Characteristic of hanging parrots, the blue-crowned hanging parrot sleeps upside down by hanging from tree branches. The birds climb or fly up tall trees and will hang by either both feet or only one foot and will fluff their feathers and tuck their head and neck into their body. This behaviour evolved in order to limit nighttime predation. The parrot's green plumage and hanging sleeping position imitates leaves among trees to camouflage themselves among the foliage. This behaviour was likely evolved from a common ancestor of Loriculus and Agapornis parrots endemic to Africa.

Young and sick birds are unable to hang and will perch sitting upright to sleep with their head turned to one side while tucked into the back feathers. Young birds have undeveloped modifications necessary for hanging but develop these rapidly as they fledge.

===Breeding===
The blue-crowned hanging parrot forms bonded pairs during January to July for the breeding season. In order to court a female, the male will display by strutting; where the red rump, tail coverts, and red throat feathers are fluffed up. The male will erect his body and spread his tail and bob his head while running across a branch or perch. With wings held low, he makes soft twittery "jeet jeet" call while showing off his red and gold rump on his lower back to nearby females. In response, a female who is not impressed by the male will react aggressively by chasing him away, or she may act indifferently. If the female is interested in the male, she will actively encourage him and accept food from him. The pair's bond is maintained in this species through courtship feeding where the male will regurgitate food and offer it to a female. The female who accepts the food will perch close to the male and they then spend most of their time together.

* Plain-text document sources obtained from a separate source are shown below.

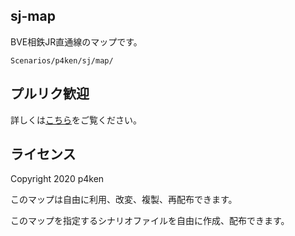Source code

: ## sj-map

BVE相鉄JR直通線のマップです。

`Scenarios/p4ken/sj/map/`

## プルリク歓迎

詳しくは[こちら](https://scrapbox.io/sj/)をご覧ください。

## ライセンス

Copyright 2020 p4ken

このマップは自由に利用、改変、複製、再配布できます。

このマップを指定するシナリオファイルを自由に作成、配布できます。
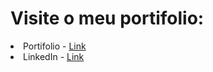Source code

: <h1>Visite o meu portifolio:</h1>
<li> <span> Portifolio - </span><a href="https://cleitonsousaa.github.io/Portifolio/">Link</a></li>
<li> <span> LinkedIn - </span><a href="https://www.linkedin.com/in/cleiton-sousaa/">Link</a></li>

The parrots will carry nesting material in their contour feathers by tucking them with their beaks. The nests are built by the bird in natural cavities like open tree branches and made out of substrate like bark and leaves the bird finds in its habitat. The females have a gestation period of 20 days where she will incubate her eggs inside the nest. A single clutch can have up to 4 eggs and the chicks leave the nest about 33 days after hatching.

===Food and feeding===
Hanging parrots eat mainly fruits, such as papaya and rambutan, in the wild but will also feed on palm oil nuts, seeds, nectar, and fresh flowers. The blue-crowned hanging parrot employs different feeding methods. Young birds usually use their mandibles to nibble and break off pieces of food when perching and will flick their heads rapidly to remove the pulp after extracting its juice. Adults use their feet or bills to carry food and will feed when perching. Feeding usually occurs away from the food source after being carried to a perch. The bird can bring the food held up by the foot to its beak to feed and they can also hold up their foot and lower their head to feed. Other methods involve holding the food between its claws on the perch and lowering the head completely to feed.

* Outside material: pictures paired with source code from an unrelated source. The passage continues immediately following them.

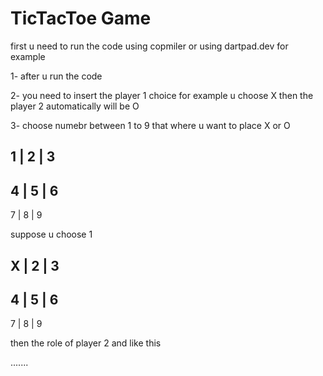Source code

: 

# TicTacToe Game 


first u need to run the code using copmiler or using dartpad.dev for example

1- after u run the code 

2- you need to insert the player 1 choice for example u choose X 
then the player 2 automatically will be O 

3- choose numebr between 1 to 9 that where u want to place X or O 

1 | 2 | 3
---------
4 | 5 | 6
---------
7 | 8 | 9

suppose u choose 1 


X | 2 | 3
---------
4 | 5 | 6
---------
7 | 8 | 9


then the role of player 2 and like this 


....... 
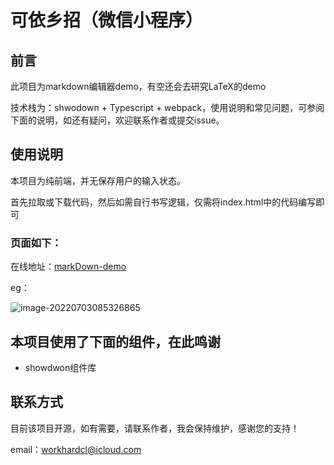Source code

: # 可依乡招（微信小程序）

## 前言

此项目为markdown编辑器demo，有空还会去研究LaTeX的demo

技术栈为：shwodown + Typescript + webpack，使用说明和常见问题，可参阅下面的说明，如还有疑问，欢迎联系作者或提交issue。

## 使用说明

本项目为纯前端，并无保存用户的输入状态。

首先拉取或下载代码，然后如需自行书写逻辑，仅需将index.html中的代码编写即可

### 页面如下：

在线地址：[markDown-demo](https://oss.kyingsoft.cn/github/markdown/index.html)

eg：

![image-20220703085326865](https://oss.kyingsoft.cn/github/markdown/assent/demo1.png)

## 本项目使用了下面的组件，在此鸣谢

- showdwon组件库

## 联系方式

目前该项目开源，如有需要，请联系作者，我会保持维护，感谢您的支持！

email：workhardcl@icloud.com	

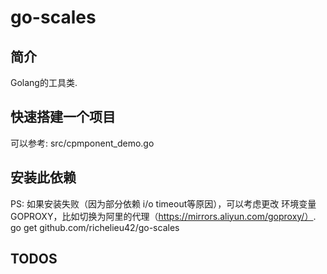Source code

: # go-scales

## 简介 
Golang的工具类.

## 快速搭建一个项目
可以参考: src/cpmponent_demo.go

## 安装此依赖
PS: 如果安装失败（因为部分依赖 i/o timeout等原因），可以考虑更改 环境变量GOPROXY，比如切换为阿里的代理（https://mirrors.aliyun.com/goproxy/）.
go get github.com/richelieu42/go-scales

## TODOS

== Relationship to humans ==
This species is commonly called Serindit Melayu in the Riau province and are typically kept as pets. The blue-crowned hanging parrot are important to the flora and Riau identity. Its name is used in "Hulu Keris", an important symbol of the province as part of the traditional clothing of Riau symbolizing courage, wisdom when upholding truth and justice. In Riau folklore stories of the faunal world, the hanging parrot is referred to as Panglima Hijau. In Malay literature, the blue-crowned hanging parrot symbolically represents love and is considered a love-bird. It is also commonly referred to in rhymes and poetry and is used in ritual activities.